*** Information given ***

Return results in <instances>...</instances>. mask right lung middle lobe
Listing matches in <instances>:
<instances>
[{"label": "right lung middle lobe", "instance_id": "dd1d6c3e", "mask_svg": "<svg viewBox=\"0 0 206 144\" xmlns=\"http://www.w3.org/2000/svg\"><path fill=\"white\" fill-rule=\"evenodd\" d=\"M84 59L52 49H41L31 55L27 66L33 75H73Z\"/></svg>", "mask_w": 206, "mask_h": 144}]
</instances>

***

§ Stated exercise
Change the material by replacing "Return results" with "Put the output" and leave every other part as it stands.

§ Solution to this exercise
Put the output in <instances>...</instances>. mask right lung middle lobe
Listing matches in <instances>:
<instances>
[{"label": "right lung middle lobe", "instance_id": "dd1d6c3e", "mask_svg": "<svg viewBox=\"0 0 206 144\" xmlns=\"http://www.w3.org/2000/svg\"><path fill=\"white\" fill-rule=\"evenodd\" d=\"M84 59L52 49H41L31 55L27 66L33 75H73Z\"/></svg>", "mask_w": 206, "mask_h": 144}]
</instances>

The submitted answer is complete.